Cincinnati Bengals’ sad season: The Bengals got a look at what’s to come for the rest of this season.
With Joe Burrow, the Bengals probably would have beat an offensively challenged Pittsburgh Steelers. But there was a reason Jake Browning had been in the NFL since 2019 but hadn’t thrown a pass in the regular season until this month. The Bengals struggled to move the ball and the Steelers escaped with a 16-10 win. Cincinnati had just 222 yards of offense.
The Bengals were supposed to be Super Bowl contenders this season and despite a slow start, still had a shot to get in the playoffs and make some noise. Then Burrow suffered a season-ending wrist injury. If there were any hope that Browning could pull a Nick Foles and lead the Bengals somewhere off the bench, that died pretty fast on Sunday.
It’s looking like a depressing final stretch of the season coming up for the Bengals.
Mac Jones, at least one more time: Why did the New England Patriots start Jones?
When Jones was benched in London with less than two minutes left in a close game, that seemed to be a wrap for his time as the Patriots’ starting quarterback. But after a week of strange secrecy from the Patriots, Jones got the nod against the New York Giants on Sunday. It turned out exactly how anyone would have predicted.
Jones was awful. He threw a handful of passes that no NFL quarterback should throw. And at halftime, with the Patriots stuck on zero points, he was benched. It was the fourth time he has been benched during a game this season. The biggest question this time was why he started in the first place.

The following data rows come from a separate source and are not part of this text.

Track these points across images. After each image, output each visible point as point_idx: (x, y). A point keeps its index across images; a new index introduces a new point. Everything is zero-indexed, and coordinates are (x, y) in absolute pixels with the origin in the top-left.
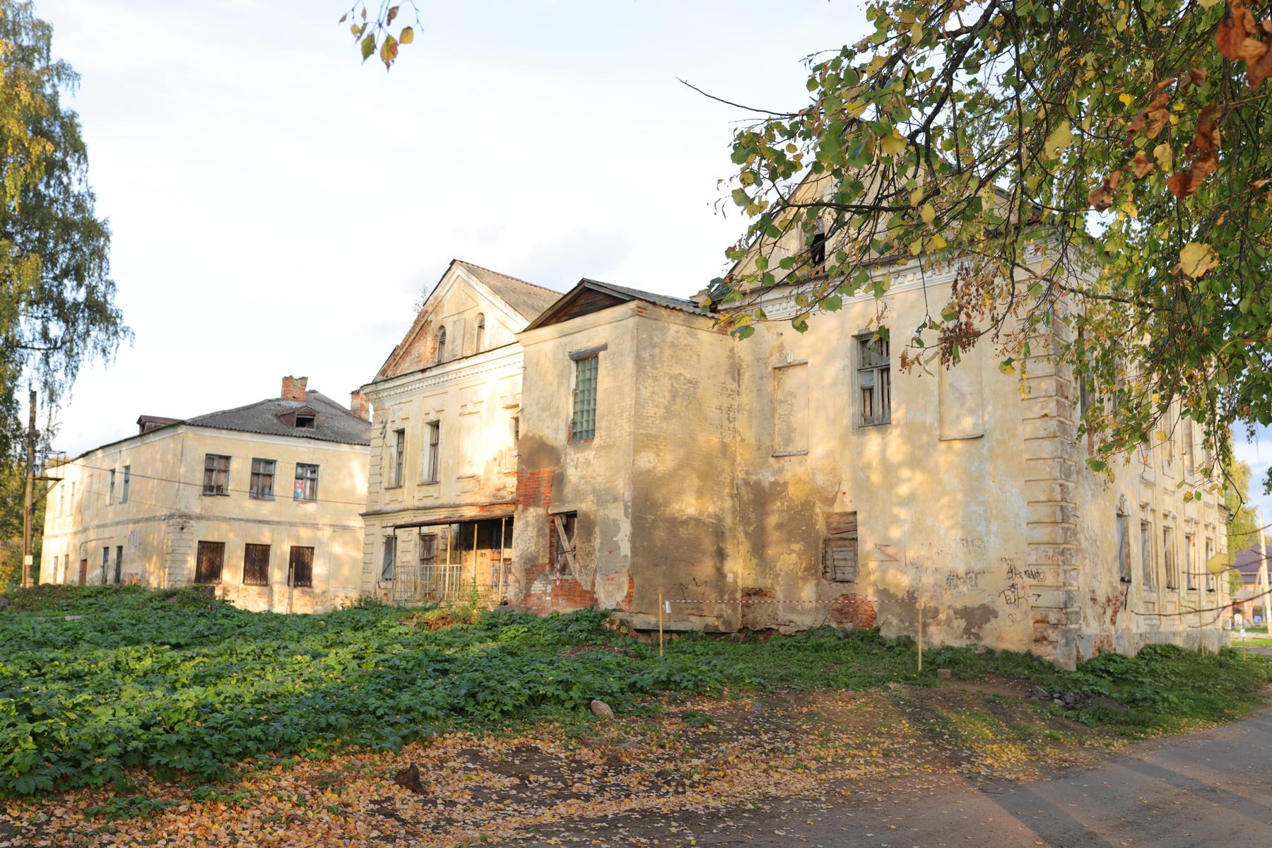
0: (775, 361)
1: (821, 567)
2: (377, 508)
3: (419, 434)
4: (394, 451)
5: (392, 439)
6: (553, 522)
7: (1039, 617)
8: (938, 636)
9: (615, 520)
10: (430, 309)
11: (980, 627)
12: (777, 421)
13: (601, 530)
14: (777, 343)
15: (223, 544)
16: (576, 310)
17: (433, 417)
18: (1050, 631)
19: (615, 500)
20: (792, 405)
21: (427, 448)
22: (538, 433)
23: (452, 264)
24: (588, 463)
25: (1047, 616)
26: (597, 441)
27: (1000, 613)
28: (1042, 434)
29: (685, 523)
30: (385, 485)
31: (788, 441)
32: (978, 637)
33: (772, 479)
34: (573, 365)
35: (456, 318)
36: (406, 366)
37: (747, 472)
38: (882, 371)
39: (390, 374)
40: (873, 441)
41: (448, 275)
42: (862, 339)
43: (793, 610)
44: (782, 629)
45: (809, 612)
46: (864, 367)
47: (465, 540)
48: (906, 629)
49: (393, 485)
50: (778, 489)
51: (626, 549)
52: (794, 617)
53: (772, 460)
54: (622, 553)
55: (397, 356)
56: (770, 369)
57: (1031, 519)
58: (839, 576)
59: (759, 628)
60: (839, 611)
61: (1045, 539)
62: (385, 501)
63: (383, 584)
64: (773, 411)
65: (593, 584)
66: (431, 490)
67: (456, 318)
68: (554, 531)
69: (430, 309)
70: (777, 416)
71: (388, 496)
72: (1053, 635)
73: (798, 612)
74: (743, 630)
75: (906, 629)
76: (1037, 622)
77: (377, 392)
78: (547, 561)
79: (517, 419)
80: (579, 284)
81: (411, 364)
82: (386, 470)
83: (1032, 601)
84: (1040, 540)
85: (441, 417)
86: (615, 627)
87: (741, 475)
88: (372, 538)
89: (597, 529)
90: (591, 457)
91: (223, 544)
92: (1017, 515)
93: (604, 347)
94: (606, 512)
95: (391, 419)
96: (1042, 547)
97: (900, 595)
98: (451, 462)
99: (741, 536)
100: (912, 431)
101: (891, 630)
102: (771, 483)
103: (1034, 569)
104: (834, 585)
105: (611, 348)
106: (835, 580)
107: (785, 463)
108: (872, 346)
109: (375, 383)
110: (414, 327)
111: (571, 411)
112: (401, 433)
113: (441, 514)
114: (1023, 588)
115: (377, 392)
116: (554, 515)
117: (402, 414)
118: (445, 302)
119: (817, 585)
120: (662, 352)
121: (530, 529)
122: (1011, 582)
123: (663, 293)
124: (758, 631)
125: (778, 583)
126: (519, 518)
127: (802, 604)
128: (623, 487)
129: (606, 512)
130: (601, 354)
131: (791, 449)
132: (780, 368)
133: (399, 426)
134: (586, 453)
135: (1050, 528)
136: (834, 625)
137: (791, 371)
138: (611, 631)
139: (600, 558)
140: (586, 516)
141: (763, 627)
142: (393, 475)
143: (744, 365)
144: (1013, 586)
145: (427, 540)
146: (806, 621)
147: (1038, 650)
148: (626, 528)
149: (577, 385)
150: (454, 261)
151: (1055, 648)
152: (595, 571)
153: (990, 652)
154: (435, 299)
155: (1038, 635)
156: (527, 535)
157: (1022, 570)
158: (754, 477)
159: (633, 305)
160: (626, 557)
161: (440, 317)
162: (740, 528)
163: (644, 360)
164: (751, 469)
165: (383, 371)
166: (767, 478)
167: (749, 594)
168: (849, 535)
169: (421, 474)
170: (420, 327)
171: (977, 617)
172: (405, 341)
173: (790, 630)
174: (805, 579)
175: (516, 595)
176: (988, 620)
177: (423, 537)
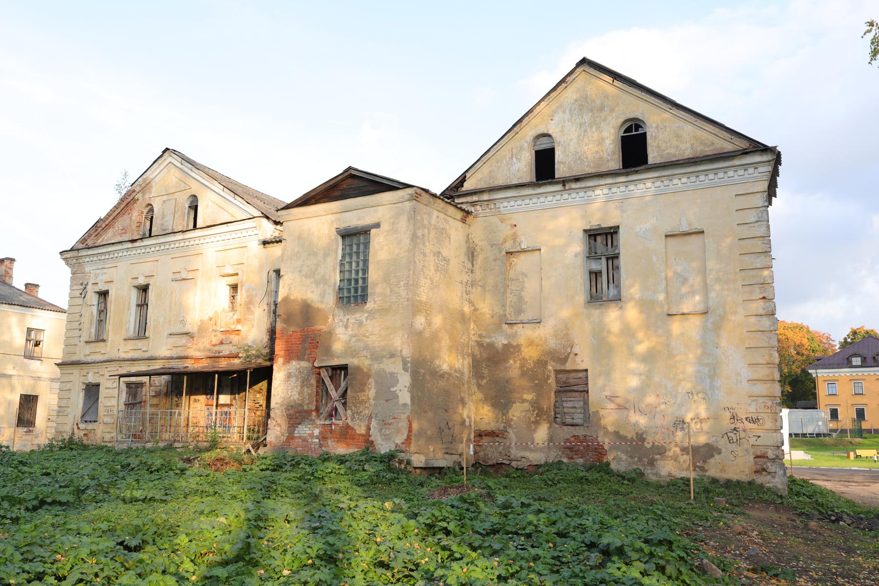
0: (508, 246)
1: (553, 413)
2: (75, 358)
3: (123, 298)
4: (95, 310)
5: (93, 299)
6: (319, 374)
7: (759, 454)
8: (670, 468)
9: (392, 374)
10: (137, 189)
11: (705, 462)
12: (508, 295)
13: (377, 383)
14: (512, 232)
15: (37, 396)
16: (337, 193)
17: (142, 281)
18: (769, 464)
19: (392, 356)
20: (523, 282)
21: (134, 308)
22: (304, 298)
23: (164, 152)
24: (360, 324)
25: (766, 453)
26: (370, 305)
27: (723, 450)
28: (761, 312)
29: (442, 376)
30: (85, 338)
31: (519, 311)
32: (703, 469)
33: (506, 342)
34: (340, 239)
35: (165, 198)
36: (109, 236)
37: (480, 336)
38: (607, 259)
39: (90, 242)
40: (612, 316)
41: (160, 161)
42: (592, 235)
43: (526, 448)
44: (514, 464)
45: (541, 450)
46: (592, 255)
47: (177, 388)
48: (634, 463)
49: (93, 339)
50: (510, 350)
51: (405, 397)
52: (527, 454)
53: (505, 327)
54: (401, 401)
55: (99, 228)
56: (504, 253)
57: (751, 378)
58: (568, 420)
59: (490, 463)
60: (570, 449)
61: (765, 393)
62: (83, 353)
63: (82, 426)
64: (506, 287)
65: (369, 428)
66: (140, 344)
67: (165, 198)
68: (321, 382)
69: (137, 189)
70: (508, 291)
71: (88, 349)
72: (772, 468)
73: (531, 450)
74: (476, 465)
75: (634, 463)
76: (757, 457)
77: (77, 258)
78: (314, 408)
79: (234, 287)
80: (345, 171)
81: (114, 235)
82: (86, 326)
83: (752, 441)
84: (760, 394)
85: (151, 281)
86: (403, 466)
87: (474, 338)
88: (69, 386)
89: (371, 380)
90: (363, 319)
91: (37, 396)
92: (738, 374)
93: (377, 225)
94: (382, 366)
95: (92, 281)
96: (761, 400)
97: (629, 437)
98: (161, 320)
99: (474, 388)
100: (646, 305)
101: (619, 461)
102: (505, 345)
103: (754, 416)
104: (565, 428)
105: (385, 226)
106: (565, 424)
107: (518, 328)
108: (602, 240)
109: (72, 250)
110: (119, 204)
111: (338, 279)
112: (104, 294)
113: (157, 366)
114: (744, 431)
115: (77, 258)
116: (320, 367)
117: (105, 278)
118: (153, 184)
119: (550, 428)
120: (429, 233)
121: (294, 379)
122: (733, 426)
123: (301, 195)
124: (490, 466)
125: (510, 426)
126: (279, 371)
127: (538, 443)
128: (400, 343)
129: (382, 366)
130: (373, 231)
131: (523, 317)
132: (511, 253)
133: (102, 287)
134: (358, 315)
135: (768, 385)
136: (565, 460)
137: (523, 256)
138: (401, 470)
139: (375, 405)
140: (358, 369)
141: (495, 462)
142: (93, 330)
143: (478, 248)
144: (735, 429)
145: (133, 389)
146: (536, 457)
147: (760, 479)
148: (405, 379)
149: (343, 256)
150: (167, 149)
151: (773, 477)
152: (370, 417)
153: (714, 481)
154: (144, 180)
155: (758, 467)
156: (284, 384)
157: (744, 417)
158: (488, 340)
159: (409, 191)
160: (405, 405)
161: (147, 196)
162: (474, 381)
163: (418, 237)
164: (484, 333)
165: (83, 240)
166: (500, 341)
167: (480, 436)
168: (580, 388)
169: (128, 330)
170: (127, 203)
171: (703, 454)
172: (109, 215)
173: (521, 464)
174: (537, 423)
175: (276, 437)
176: (712, 456)
177: (128, 385)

Bailey Zappe came in and gave the Patriots a spark, at least for a while. He led a touchdown drive to tie the game. Then he threw an interception that led to a Giants field goal, but shook that off. He got the Patriots in position to kick a game-tying 35-yard field goal, but rookie Chad Ryland — who the talent-poor Patriots drafted in the fourth round — missed the short attempt and the Giants won, 10-7. Maybe the Patriots would have won it earlier if they hadn’t made a weird, bad decision to start Jones again.